EXTRACTED TEXT
Poetry's New Cathedral on the Hudson

Congratulations Poets House! As reported by Library Journal, the 24 year-old poetry library and education center has successfully moved from its cramped Soho digs to "a stunning new location in Battery Park City in lower Manhattan, in a LEED Gold-certified building, with huge windows overlooking the Hudson River." (For a more detailed description of the space, check out this NY Times article.) Their grand opening celebration took place over the weekend, while regular library and reading room hours recommenced today.

"Throughout its transformations, the heart of Poets House has remained its poetry collection," their website states. "With over 50,000 volumes of poetry—including books, journals, chapbooks, audio and video tapes, and digital media—our collection is among the most comprehensive, open-access collections of poetry in the United States and is the foundation for all our programs and services."

And speaking of programs and services, Poets House will host its annual Poetry in the Branches (PITB) National Institute the weekend of November 6-7. The PITB program works with NYC's public libraries to increase patron exposure to poetry via workshops, readings, improved collection development, and librarian training.

DATA TO EXAMINE
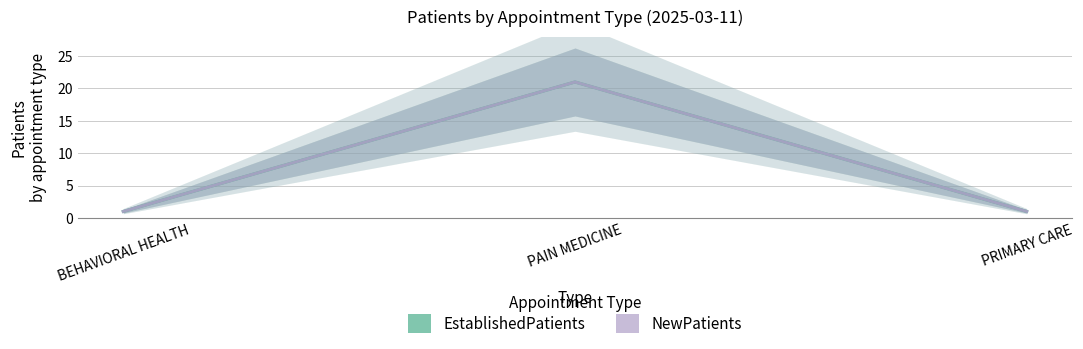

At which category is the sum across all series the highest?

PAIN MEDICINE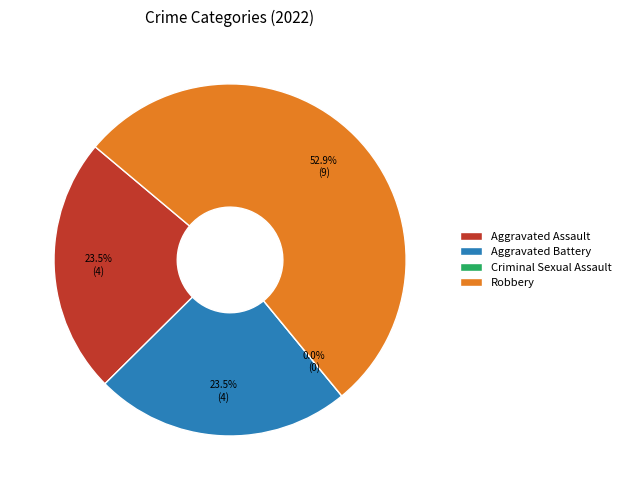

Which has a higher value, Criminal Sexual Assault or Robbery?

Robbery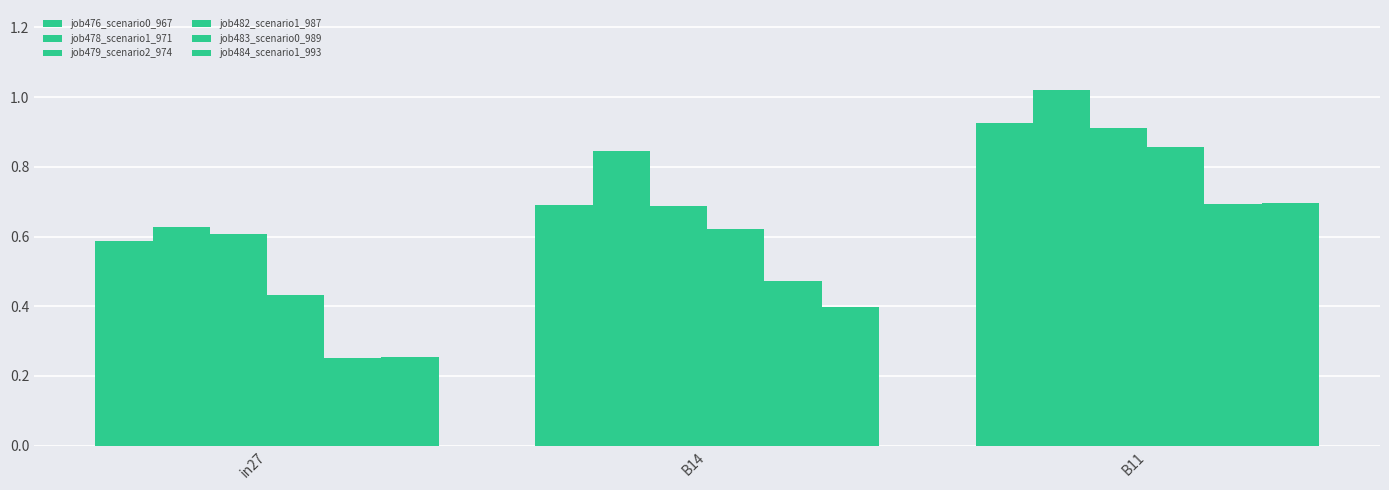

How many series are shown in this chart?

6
--
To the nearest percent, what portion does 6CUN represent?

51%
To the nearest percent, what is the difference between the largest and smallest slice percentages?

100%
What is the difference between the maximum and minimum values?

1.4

YOUR INSTRUCTIONS
Copy the Poets House piece above word for word, from its title to its final sentence.

REPLY TO THE EXERCISE
Poetry's New Cathedral on the Hudson

Congratulations Poets House! As reported by Library Journal, the 24 year-old poetry library and education center has successfully moved from its cramped Soho digs to "a stunning new location in Battery Park City in lower Manhattan, in a LEED Gold-certified building, with huge windows overlooking the Hudson River." (For a more detailed description of the space, check out this NY Times article.) Their grand opening celebration took place over the weekend, while regular library and reading room hours recommenced today.

"Throughout its transformations, the heart of Poets House has remained its poetry collection," their website states. "With over 50,000 volumes of poetry—including books, journals, chapbooks, audio and video tapes, and digital media—our collection is among the most comprehensive, open-access collections of poetry in the United States and is the foundation for all our programs and services."

And speaking of programs and services, Poets House will host its annual Poetry in the Branches (PITB) National Institute the weekend of November 6-7. The PITB program works with NYC's public libraries to increase patron exposure to poetry via workshops, readings, improved collection development, and librarian training.